TEXTO SELECIONADO:
────────────────────
Assim, não existia uma dívida de 5.000 contos (que soube agora a contestante foi reclamada no processo 577/12.8T2AVR, do Juízo Local Cível de veiro – J 2) e uma outra dívida de 7.000 contos que está aqui a ser reclamada nestes autos.

3.3.2.20

Existia (ou seja, no passado) uma única dívida de 7.000 contos, que abrangia já os 5.000 contos antes emprestados.

3.3.2.21

A verdade é que quando o pai da contestante e o falecido AA acordaram na “reestruturação da dívida”, este não devolveu ao CC o cheque que já tinha na sua posse.

3.3.2.22

Nem tão-pouco a primitiva declaração de dívida, acreditando o CC que aquele os havia inutilizado.

3.3.2.23

De todo o modo, a verdade é que o CC também nunca pediu tais documentos de volta, por confiar inteiramente na seriedade do Sr. AA e que este nunca utilizaria tal cheque/declaração para qualquer fim (que, recorde-se, foi substituído pelo de 7.000 contos).
────────────────────
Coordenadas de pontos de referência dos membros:
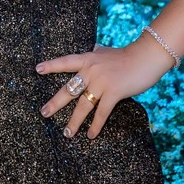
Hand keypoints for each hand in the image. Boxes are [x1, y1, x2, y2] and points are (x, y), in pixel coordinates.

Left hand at [36, 42, 171, 138]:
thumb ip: (98, 52)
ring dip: (74, 121)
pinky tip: (91, 135)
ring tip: (67, 133)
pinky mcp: (114, 92)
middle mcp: (91, 70)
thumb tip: (95, 48)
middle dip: (55, 103)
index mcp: (88, 59)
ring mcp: (101, 82)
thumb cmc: (128, 56)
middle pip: (69, 89)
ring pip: (83, 105)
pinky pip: (101, 112)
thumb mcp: (107, 52)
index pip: (66, 62)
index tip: (37, 69)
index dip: (52, 66)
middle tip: (44, 113)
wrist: (146, 57)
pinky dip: (95, 125)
────────────────────
Transcreva literalmente o trecho do texto sobre a dívida de 7.000 contos, desde "A verdade é que quando" até "os havia inutilizado.", inclusive.

A verdade é que quando o pai da contestante e o falecido AA acordaram na “reestruturação da dívida”, este não devolveu ao CC o cheque que já tinha na sua posse.

3.3.2.22

Nem tão-pouco a primitiva declaração de dívida, acreditando o CC que aquele os havia inutilizado.